One-Dimensional Propagation of a Premixed Turbulent Flame With a Balance Equation for the Flame Surface Density

Abstract

A transport equation for the flame surface density is used to describe premixed turbulent combustion in the simple case of a one-dimensional propagation in a homogeneous mixture. An analytical method of the type devised by Kolmogorov, Petrovski and Piskunov, as well as numerical simulations, are exploited to study the influence of turbulence and laminar flame speed on the turbulent flame speed and on the turbulent flame thickness. It is shown that the model exhibits steadily propagating turbulent flames and that flame speed is proportional to the square root of the turbulent viscosity multiplied by the effective strain rate of the flow. If these two quantities are evaluated with classical expressions one finds that the turbulent flame speed is proportional to the square root of the turbulent kinetic energy (S_t = λAu′). This result agrees well with other experimental and theoretical expressions and correlations available in the literature. The comparison with experiments yields one of the constants of the model.
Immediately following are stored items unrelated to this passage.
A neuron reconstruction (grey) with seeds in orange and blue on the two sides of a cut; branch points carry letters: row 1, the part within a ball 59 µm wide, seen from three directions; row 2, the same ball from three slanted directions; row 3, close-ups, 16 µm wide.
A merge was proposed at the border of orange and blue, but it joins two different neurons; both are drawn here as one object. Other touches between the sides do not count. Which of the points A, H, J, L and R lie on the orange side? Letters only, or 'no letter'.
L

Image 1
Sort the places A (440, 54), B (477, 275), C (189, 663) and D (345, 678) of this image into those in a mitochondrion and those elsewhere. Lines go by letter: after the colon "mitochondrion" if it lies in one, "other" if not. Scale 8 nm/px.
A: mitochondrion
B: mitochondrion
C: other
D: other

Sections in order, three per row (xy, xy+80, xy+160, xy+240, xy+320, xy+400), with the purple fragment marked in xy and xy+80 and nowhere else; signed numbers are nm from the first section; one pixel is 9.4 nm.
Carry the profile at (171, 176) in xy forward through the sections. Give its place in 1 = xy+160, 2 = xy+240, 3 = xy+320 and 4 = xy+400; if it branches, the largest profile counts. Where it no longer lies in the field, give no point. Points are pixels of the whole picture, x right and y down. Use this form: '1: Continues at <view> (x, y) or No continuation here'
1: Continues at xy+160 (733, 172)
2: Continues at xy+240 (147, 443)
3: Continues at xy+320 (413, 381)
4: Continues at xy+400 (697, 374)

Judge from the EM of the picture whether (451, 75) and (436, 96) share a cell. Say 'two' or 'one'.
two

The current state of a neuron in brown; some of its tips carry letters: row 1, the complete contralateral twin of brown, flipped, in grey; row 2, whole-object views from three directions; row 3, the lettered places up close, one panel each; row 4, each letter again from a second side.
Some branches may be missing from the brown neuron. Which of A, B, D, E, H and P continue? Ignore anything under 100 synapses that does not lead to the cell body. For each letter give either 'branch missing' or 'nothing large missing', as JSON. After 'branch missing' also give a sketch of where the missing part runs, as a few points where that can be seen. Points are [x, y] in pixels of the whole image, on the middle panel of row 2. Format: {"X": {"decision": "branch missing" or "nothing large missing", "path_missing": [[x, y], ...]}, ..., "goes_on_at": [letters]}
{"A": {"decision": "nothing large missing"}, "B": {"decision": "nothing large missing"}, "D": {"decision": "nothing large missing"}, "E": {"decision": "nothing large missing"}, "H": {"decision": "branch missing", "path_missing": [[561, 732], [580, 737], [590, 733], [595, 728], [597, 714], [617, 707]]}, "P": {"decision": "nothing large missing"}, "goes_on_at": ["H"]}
The nonsteady formation of the turbulent flame brush is then examined to complete the description of the turbulent combustion wave dynamics. Two characteristic times of the turbulent ignition processes are revealed and the flame initiation is described analytically and numerically. The calculations indicate that the transport equation used to model the balance of flame surface provides a suitable description of turbulent flame propagation in one dimension. In addition, the results may be used to adjust the constants appearing in the balance equation for the flame surface density.